◆ YOUR ASSIGNMENT
When you repeat the records, keep every word exact and drop each picture.

[Start of Attachment]

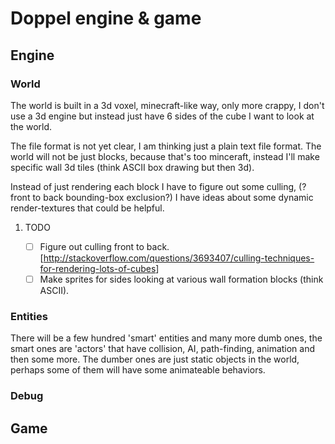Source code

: * Doppel engine & game 
** Engine
*** World
    The world is built in a 3d voxel, minecraft-like way, only more
    crappy, I don't use a 3d engine but instead just have 6 sides of
    the cube I want to look at the world.

    The file format is not yet clear, I am thinking just a plain text
    file format.  The world will not be just blocks, because that's too
    minceraft, instead I'll make specific wall 3d tiles (think ASCII
    box drawing but then 3d).
    
    Instead of just rendering each block I have to figure out some
    culling, (?front to back bounding-box exclusion?) I have ideas about
    some dynamic render-textures that could be helpful.
    
**** TODO 
     - [ ] Figure out culling front to back. [http://stackoverflow.com/questions/3693407/culling-techniques-for-rendering-lots-of-cubes]
     - [ ] Make sprites for  sides looking at various wall formation blocks (think ASCII).
       
 
*** Entities
    There will be a few hundred 'smart' entities and many more dumb
    ones, the smart ones are 'actors' that have collision, AI,
    path-finding, animation and then some more. The dumber ones are
    just static objects in the world, perhaps some of them will have
    some animateable behaviors.
*** Debug
** Game





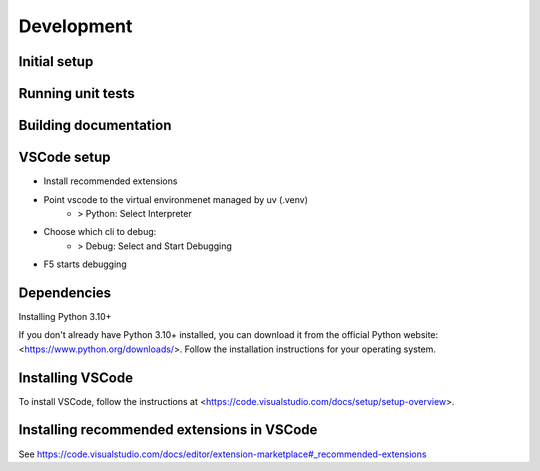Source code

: Development
===========

Initial setup
-------------

.. code-block:: bash
    :caption:  Initialize virtual environment
    
        pip install uv
        uv venv
        source .venv/bin/activate
        uv sync
        pre-commit install

Running unit tests
------------------

.. code-block:: bash
    :caption:  Running unit tests
    
        uv run pytest


Building documentation
----------------------

.. code-block:: bash
    :caption:  Running documentation

        sphinx-autobuild doc/source/ doc/build


VSCode setup
------------
- Install recommended extensions
- Point vscode to the virtual environmenet managed by uv (.venv)
    - > Python: Select Interpreter
- Choose which cli to debug:
    - > Debug: Select and Start Debugging
- F5 starts debugging

Dependencies
------------
Installing Python 3.10+

If you don't already have Python 3.10+ installed, you can download it from the official Python website: <https://www.python.org/downloads/>. Follow the installation instructions for your operating system.

Installing VSCode
-----------------
To install VSCode, follow the instructions at <https://code.visualstudio.com/docs/setup/setup-overview>.


Installing recommended extensions in VSCode
-------------------------------------------
See https://code.visualstudio.com/docs/editor/extension-marketplace#_recommended-extensions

[End of Attachment]

◆ TASK RESPONSE
Source code

: * Doppel engine & game 
** Engine
*** World
    The world is built in a 3d voxel, minecraft-like way, only more
    crappy, I don't use a 3d engine but instead just have 6 sides of
    the cube I want to look at the world.

    The file format is not yet clear, I am thinking just a plain text
    file format.  The world will not be just blocks, because that's too
    minceraft, instead I'll make specific wall 3d tiles (think ASCII
    box drawing but then 3d).
    
    Instead of just rendering each block I have to figure out some
    culling, (?front to back bounding-box exclusion?) I have ideas about
    some dynamic render-textures that could be helpful.
    
**** TODO 
     - [ ] Figure out culling front to back. [http://stackoverflow.com/questions/3693407/culling-techniques-for-rendering-lots-of-cubes]
     - [ ] Make sprites for  sides looking at various wall formation blocks (think ASCII).
       
 
*** Entities
    There will be a few hundred 'smart' entities and many more dumb
    ones, the smart ones are 'actors' that have collision, AI,
    path-finding, animation and then some more. The dumber ones are
    just static objects in the world, perhaps some of them will have
    some animateable behaviors.
*** Debug
** Game





Source code

: Development
===========

Initial setup
-------------

.. code-block:: bash
    :caption:  Initialize virtual environment
    
        pip install uv
        uv venv
        source .venv/bin/activate
        uv sync
        pre-commit install

Running unit tests
------------------

.. code-block:: bash
    :caption:  Running unit tests
    
        uv run pytest


Building documentation
----------------------

.. code-block:: bash
    :caption:  Running documentation

        sphinx-autobuild doc/source/ doc/build


VSCode setup
------------
- Install recommended extensions
- Point vscode to the virtual environmenet managed by uv (.venv)
    - > Python: Select Interpreter
- Choose which cli to debug:
    - > Debug: Select and Start Debugging
- F5 starts debugging

Dependencies
------------
Installing Python 3.10+

If you don't already have Python 3.10+ installed, you can download it from the official Python website: <https://www.python.org/downloads/>. Follow the installation instructions for your operating system.

Installing VSCode
-----------------
To install VSCode, follow the instructions at <https://code.visualstudio.com/docs/setup/setup-overview>.


Installing recommended extensions in VSCode
-------------------------------------------
See https://code.visualstudio.com/docs/editor/extension-marketplace#_recommended-extensions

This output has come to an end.